What to work on — Nothing but the text belongs in the answer: the listing below, copied exactly, without pictures.

[[ Source information, beginning ]]

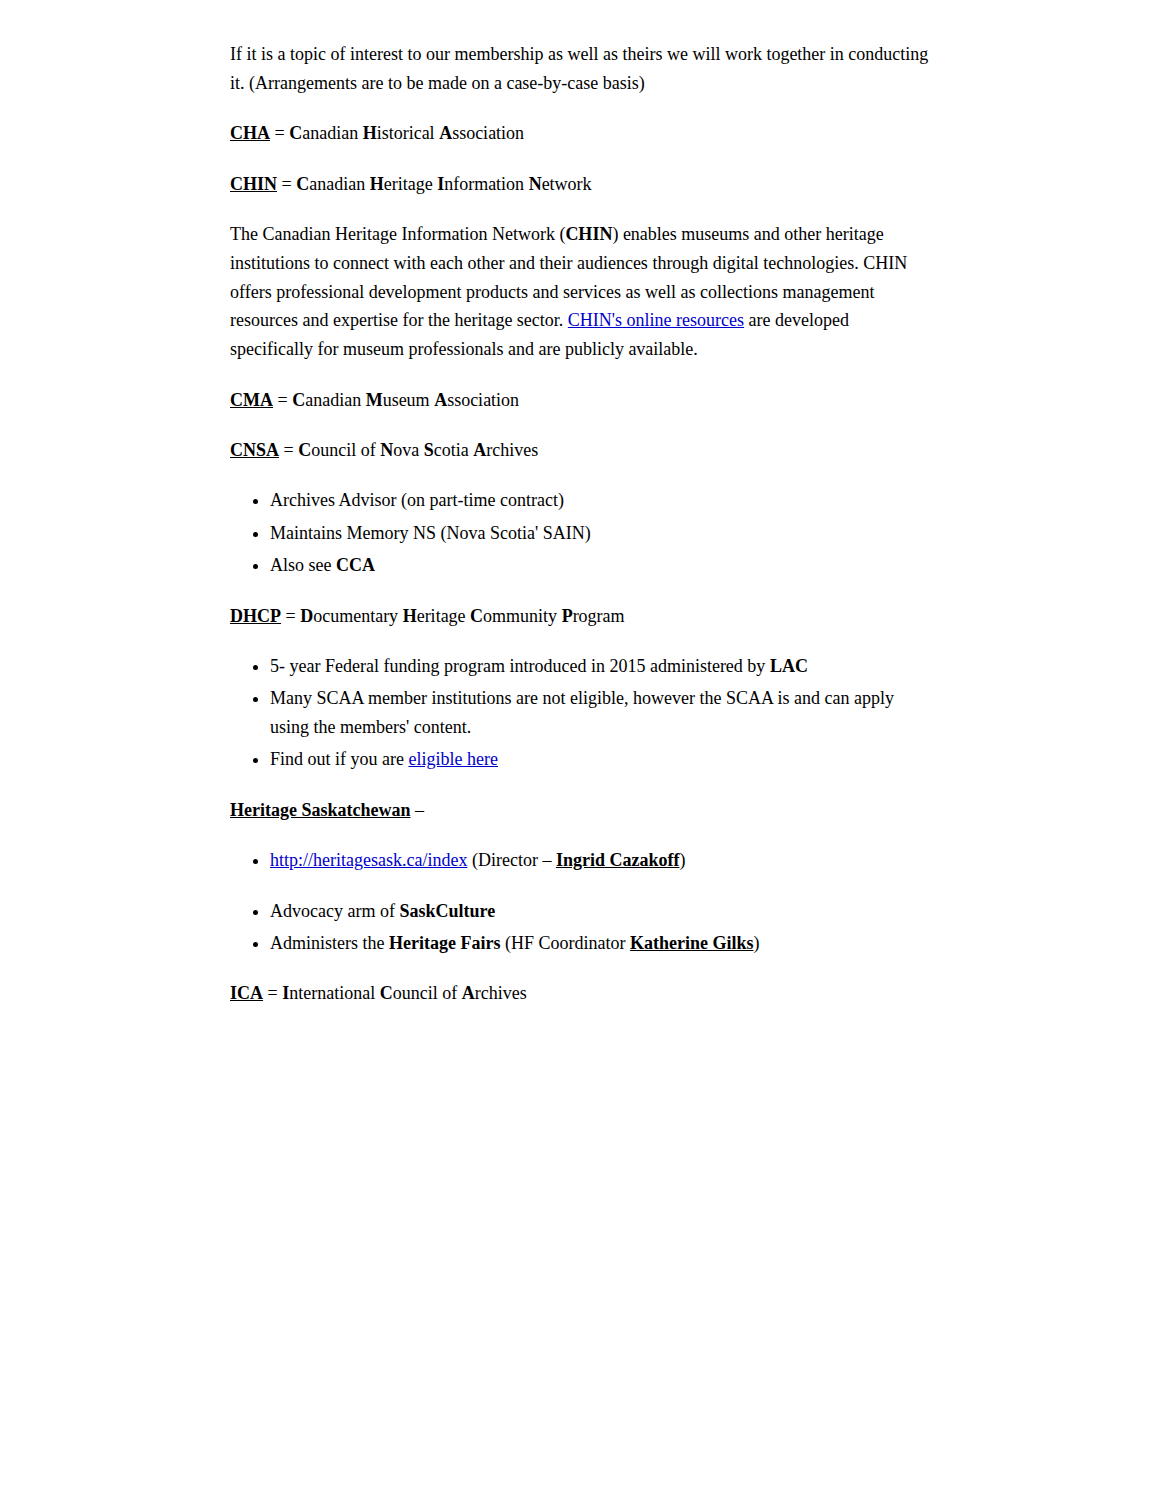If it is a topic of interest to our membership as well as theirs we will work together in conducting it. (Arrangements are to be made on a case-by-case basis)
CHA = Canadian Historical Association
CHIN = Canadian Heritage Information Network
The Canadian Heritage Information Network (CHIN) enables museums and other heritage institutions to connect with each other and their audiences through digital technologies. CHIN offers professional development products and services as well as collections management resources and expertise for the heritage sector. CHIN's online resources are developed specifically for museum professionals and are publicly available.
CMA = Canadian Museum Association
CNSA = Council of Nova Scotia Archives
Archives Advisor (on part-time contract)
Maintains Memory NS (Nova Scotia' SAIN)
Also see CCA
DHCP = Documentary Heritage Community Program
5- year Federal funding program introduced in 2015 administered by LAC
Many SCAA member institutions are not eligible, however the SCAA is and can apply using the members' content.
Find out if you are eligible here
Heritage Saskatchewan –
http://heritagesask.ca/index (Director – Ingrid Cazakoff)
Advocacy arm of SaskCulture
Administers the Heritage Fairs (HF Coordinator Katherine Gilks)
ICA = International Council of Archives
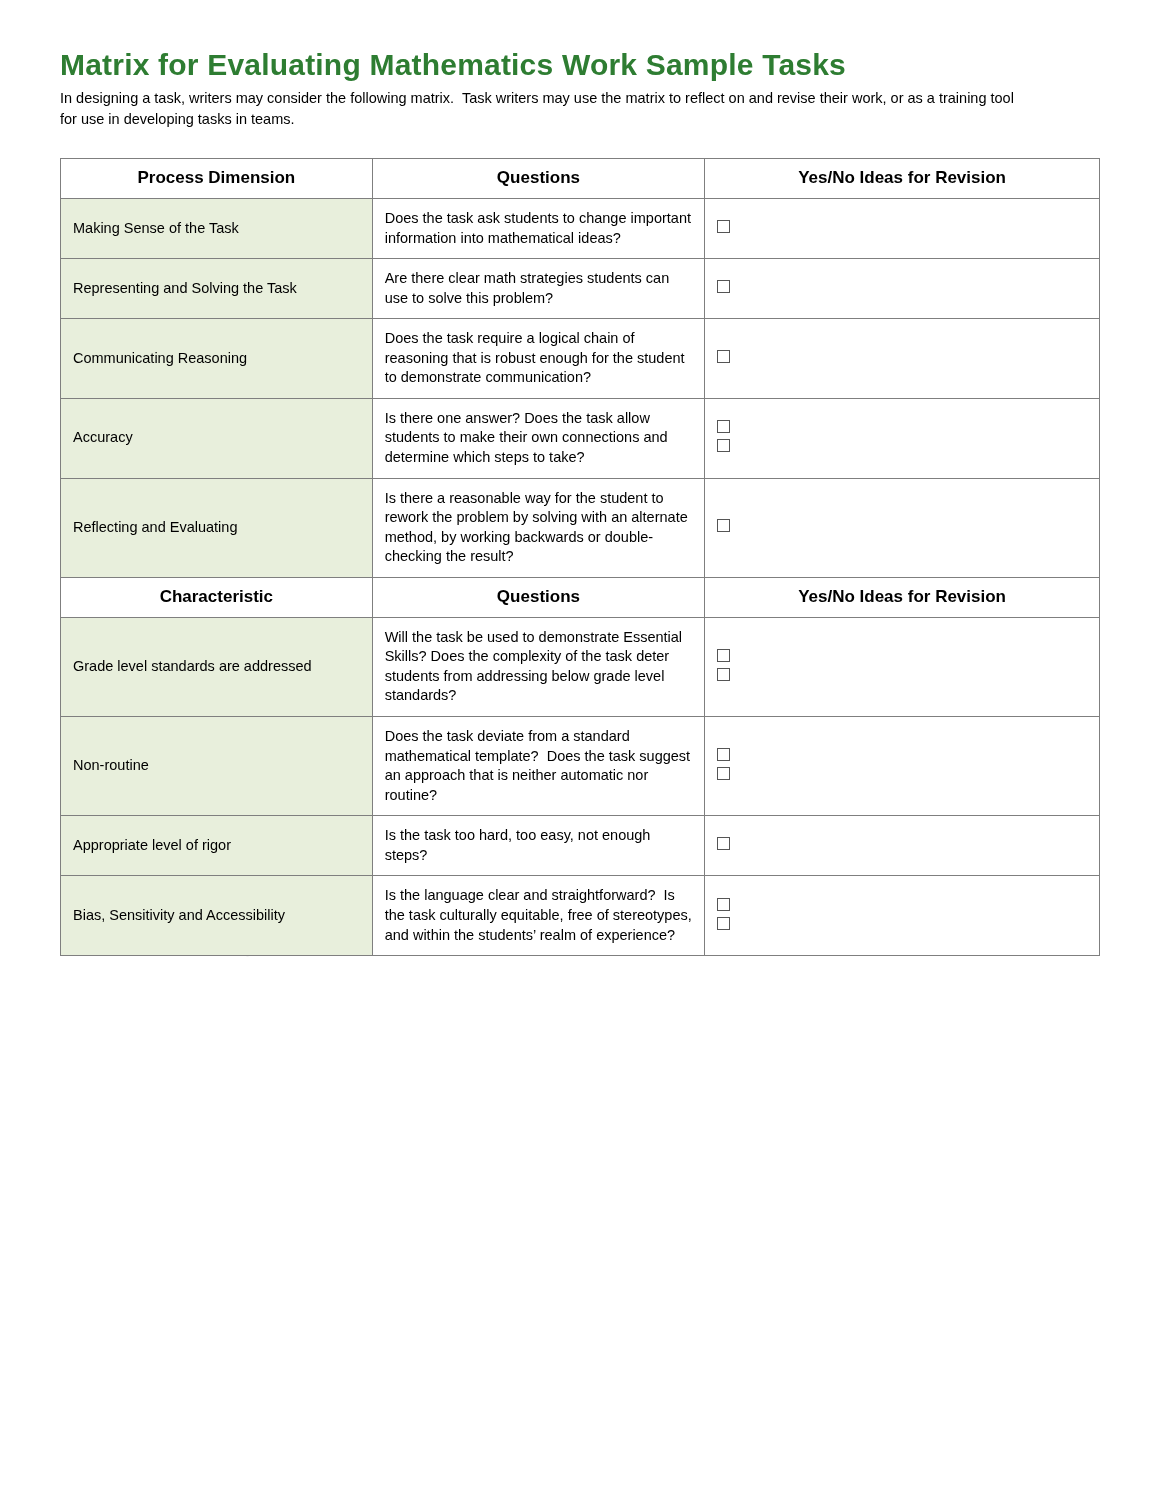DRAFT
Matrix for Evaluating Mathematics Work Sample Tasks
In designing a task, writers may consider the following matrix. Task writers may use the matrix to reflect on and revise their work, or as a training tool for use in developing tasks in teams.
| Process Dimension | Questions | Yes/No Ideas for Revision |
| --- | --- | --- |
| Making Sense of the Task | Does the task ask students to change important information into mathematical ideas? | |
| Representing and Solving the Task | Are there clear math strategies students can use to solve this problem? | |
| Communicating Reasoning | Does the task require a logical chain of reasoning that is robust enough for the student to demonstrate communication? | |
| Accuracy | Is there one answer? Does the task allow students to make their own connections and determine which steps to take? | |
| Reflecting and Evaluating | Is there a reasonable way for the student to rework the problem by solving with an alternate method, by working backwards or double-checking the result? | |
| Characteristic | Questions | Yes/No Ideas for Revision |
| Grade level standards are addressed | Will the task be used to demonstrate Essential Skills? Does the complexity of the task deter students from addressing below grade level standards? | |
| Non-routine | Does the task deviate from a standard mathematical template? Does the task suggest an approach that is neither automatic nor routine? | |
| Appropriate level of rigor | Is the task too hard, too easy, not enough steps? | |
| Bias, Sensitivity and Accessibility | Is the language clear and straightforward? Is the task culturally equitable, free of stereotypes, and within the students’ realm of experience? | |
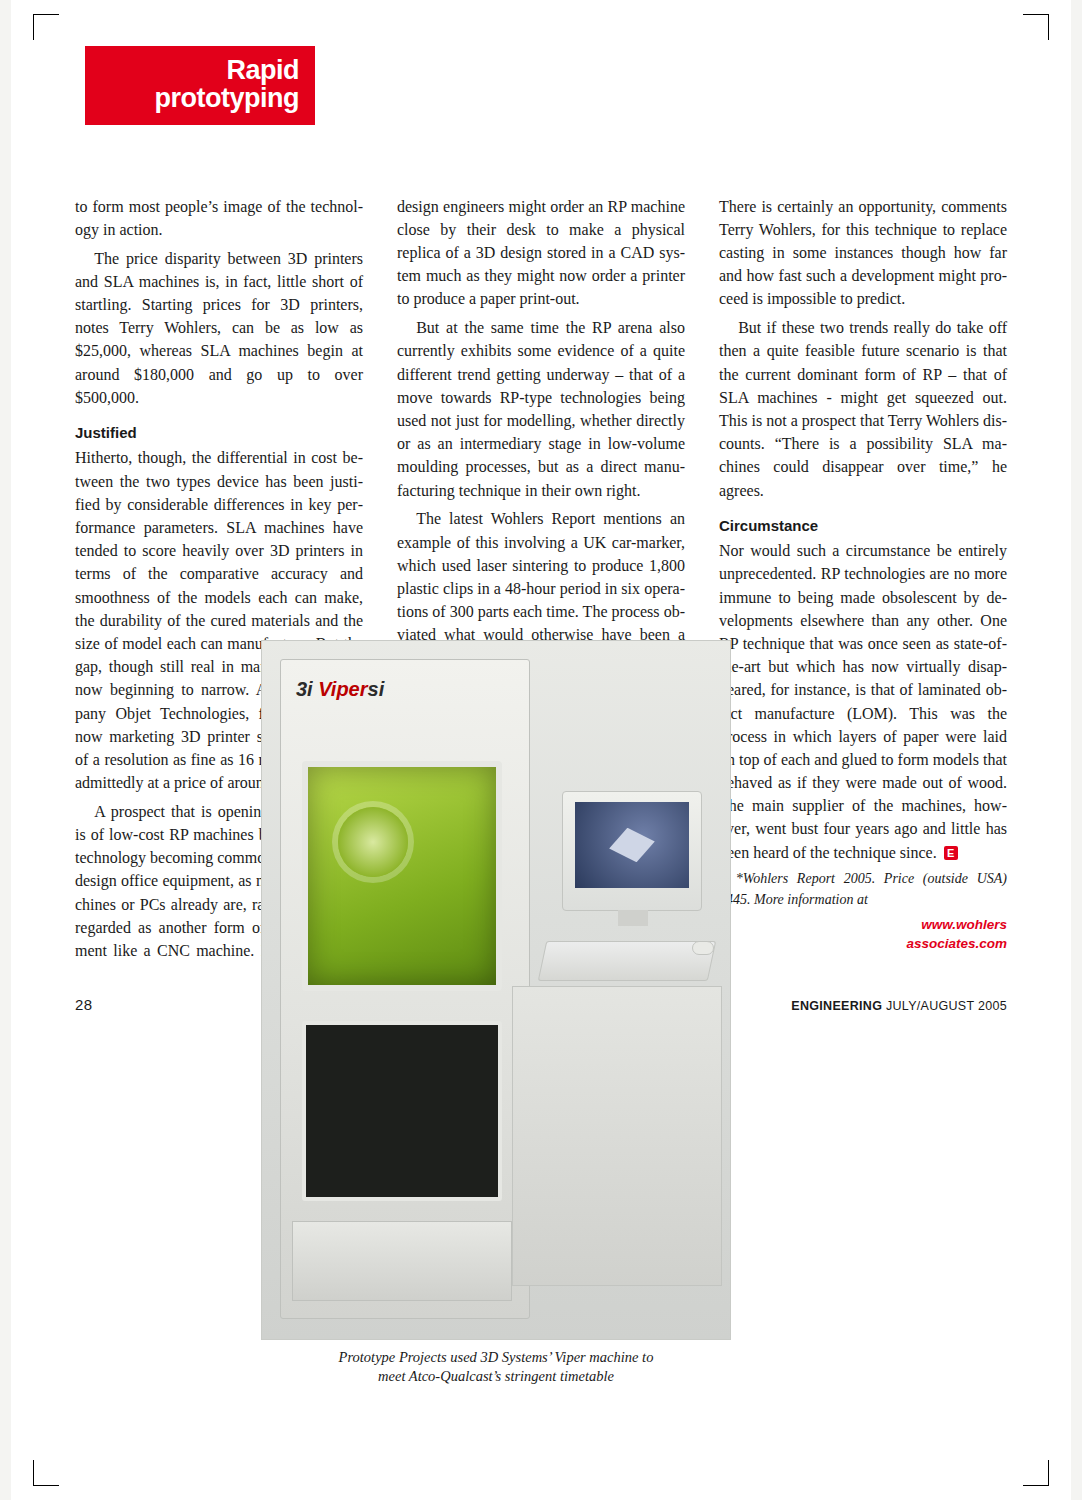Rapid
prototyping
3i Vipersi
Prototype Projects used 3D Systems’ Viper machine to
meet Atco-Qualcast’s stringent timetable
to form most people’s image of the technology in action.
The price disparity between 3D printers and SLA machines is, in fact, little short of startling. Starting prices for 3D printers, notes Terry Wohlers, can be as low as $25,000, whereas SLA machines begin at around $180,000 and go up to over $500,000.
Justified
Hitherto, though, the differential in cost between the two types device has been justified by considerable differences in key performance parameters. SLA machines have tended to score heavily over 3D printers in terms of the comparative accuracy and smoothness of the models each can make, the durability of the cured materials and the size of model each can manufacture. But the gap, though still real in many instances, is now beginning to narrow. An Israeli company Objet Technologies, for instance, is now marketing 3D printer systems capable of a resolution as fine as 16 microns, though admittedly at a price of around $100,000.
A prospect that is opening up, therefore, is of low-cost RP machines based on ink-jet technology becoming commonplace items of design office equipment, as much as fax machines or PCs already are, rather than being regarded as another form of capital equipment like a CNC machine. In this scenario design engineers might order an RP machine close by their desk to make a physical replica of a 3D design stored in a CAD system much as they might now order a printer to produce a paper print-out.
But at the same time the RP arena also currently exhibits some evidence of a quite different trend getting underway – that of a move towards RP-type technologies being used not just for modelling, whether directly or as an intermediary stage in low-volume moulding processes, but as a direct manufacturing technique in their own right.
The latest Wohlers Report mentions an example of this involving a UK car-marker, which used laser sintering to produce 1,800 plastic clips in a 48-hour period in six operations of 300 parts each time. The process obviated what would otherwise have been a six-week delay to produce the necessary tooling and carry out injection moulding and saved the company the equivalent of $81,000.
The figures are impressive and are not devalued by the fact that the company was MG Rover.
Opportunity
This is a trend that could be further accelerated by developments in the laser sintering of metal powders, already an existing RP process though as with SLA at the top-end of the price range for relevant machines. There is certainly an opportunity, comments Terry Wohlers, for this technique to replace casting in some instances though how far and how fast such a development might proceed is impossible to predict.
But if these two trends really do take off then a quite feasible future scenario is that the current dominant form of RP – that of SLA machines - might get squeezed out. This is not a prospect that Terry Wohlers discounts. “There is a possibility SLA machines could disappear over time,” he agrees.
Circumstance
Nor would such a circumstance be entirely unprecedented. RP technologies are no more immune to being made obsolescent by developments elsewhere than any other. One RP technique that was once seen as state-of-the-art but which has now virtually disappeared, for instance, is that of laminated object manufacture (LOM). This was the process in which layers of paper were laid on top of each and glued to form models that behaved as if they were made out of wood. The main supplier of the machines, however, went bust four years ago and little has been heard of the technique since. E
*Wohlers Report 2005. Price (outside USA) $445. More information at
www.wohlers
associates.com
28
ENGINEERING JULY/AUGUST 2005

[[ Source information, end ]]

Response below —
If it is a topic of interest to our membership as well as theirs we will work together in conducting it. (Arrangements are to be made on a case-by-case basis)
CHA = Canadian Historical Association
CHIN = Canadian Heritage Information Network
The Canadian Heritage Information Network (CHIN) enables museums and other heritage institutions to connect with each other and their audiences through digital technologies. CHIN offers professional development products and services as well as collections management resources and expertise for the heritage sector. CHIN's online resources are developed specifically for museum professionals and are publicly available.
CMA = Canadian Museum Association
CNSA = Council of Nova Scotia Archives
Archives Advisor (on part-time contract)
Maintains Memory NS (Nova Scotia' SAIN)
Also see CCA
DHCP = Documentary Heritage Community Program
5- year Federal funding program introduced in 2015 administered by LAC
Many SCAA member institutions are not eligible, however the SCAA is and can apply using the members' content.
Find out if you are eligible here
Heritage Saskatchewan –
http://heritagesask.ca/index (Director – Ingrid Cazakoff)
Advocacy arm of SaskCulture
Administers the Heritage Fairs (HF Coordinator Katherine Gilks)
ICA = International Council of Archives
DRAFT
Matrix for Evaluating Mathematics Work Sample Tasks
In designing a task, writers may consider the following matrix. Task writers may use the matrix to reflect on and revise their work, or as a training tool for use in developing tasks in teams.
| Process Dimension | Questions | Yes/No Ideas for Revision |
| --- | --- | --- |
| Making Sense of the Task | Does the task ask students to change important information into mathematical ideas? | |
| Representing and Solving the Task | Are there clear math strategies students can use to solve this problem? | |
| Communicating Reasoning | Does the task require a logical chain of reasoning that is robust enough for the student to demonstrate communication? | |
| Accuracy | Is there one answer? Does the task allow students to make their own connections and determine which steps to take? | |
| Reflecting and Evaluating | Is there a reasonable way for the student to rework the problem by solving with an alternate method, by working backwards or double-checking the result? | |
| Characteristic | Questions | Yes/No Ideas for Revision |
| Grade level standards are addressed | Will the task be used to demonstrate Essential Skills? Does the complexity of the task deter students from addressing below grade level standards? | |
| Non-routine | Does the task deviate from a standard mathematical template? Does the task suggest an approach that is neither automatic nor routine? | |
| Appropriate level of rigor | Is the task too hard, too easy, not enough steps? | |
| Bias, Sensitivity and Accessibility | Is the language clear and straightforward? Is the task culturally equitable, free of stereotypes, and within the students’ realm of experience? | |
Rapid
prototyping
3i Vipersi
Prototype Projects used 3D Systems’ Viper machine to
meet Atco-Qualcast’s stringent timetable
to form most people’s image of the technology in action.
The price disparity between 3D printers and SLA machines is, in fact, little short of startling. Starting prices for 3D printers, notes Terry Wohlers, can be as low as $25,000, whereas SLA machines begin at around $180,000 and go up to over $500,000.
Justified
Hitherto, though, the differential in cost between the two types device has been justified by considerable differences in key performance parameters. SLA machines have tended to score heavily over 3D printers in terms of the comparative accuracy and smoothness of the models each can make, the durability of the cured materials and the size of model each can manufacture. But the gap, though still real in many instances, is now beginning to narrow. An Israeli company Objet Technologies, for instance, is now marketing 3D printer systems capable of a resolution as fine as 16 microns, though admittedly at a price of around $100,000.
A prospect that is opening up, therefore, is of low-cost RP machines based on ink-jet technology becoming commonplace items of design office equipment, as much as fax machines or PCs already are, rather than being regarded as another form of capital equipment like a CNC machine. In this scenario design engineers might order an RP machine close by their desk to make a physical replica of a 3D design stored in a CAD system much as they might now order a printer to produce a paper print-out.
But at the same time the RP arena also currently exhibits some evidence of a quite different trend getting underway – that of a move towards RP-type technologies being used not just for modelling, whether directly or as an intermediary stage in low-volume moulding processes, but as a direct manufacturing technique in their own right.
The latest Wohlers Report mentions an example of this involving a UK car-marker, which used laser sintering to produce 1,800 plastic clips in a 48-hour period in six operations of 300 parts each time. The process obviated what would otherwise have been a six-week delay to produce the necessary tooling and carry out injection moulding and saved the company the equivalent of $81,000.
The figures are impressive and are not devalued by the fact that the company was MG Rover.
Opportunity
This is a trend that could be further accelerated by developments in the laser sintering of metal powders, already an existing RP process though as with SLA at the top-end of the price range for relevant machines. There is certainly an opportunity, comments Terry Wohlers, for this technique to replace casting in some instances though how far and how fast such a development might proceed is impossible to predict.
But if these two trends really do take off then a quite feasible future scenario is that the current dominant form of RP – that of SLA machines - might get squeezed out. This is not a prospect that Terry Wohlers discounts. “There is a possibility SLA machines could disappear over time,” he agrees.
Circumstance
Nor would such a circumstance be entirely unprecedented. RP technologies are no more immune to being made obsolescent by developments elsewhere than any other. One RP technique that was once seen as state-of-the-art but which has now virtually disappeared, for instance, is that of laminated object manufacture (LOM). This was the process in which layers of paper were laid on top of each and glued to form models that behaved as if they were made out of wood. The main supplier of the machines, however, went bust four years ago and little has been heard of the technique since. E
*Wohlers Report 2005. Price (outside USA) $445. More information at
www.wohlers
associates.com
28
ENGINEERING JULY/AUGUST 2005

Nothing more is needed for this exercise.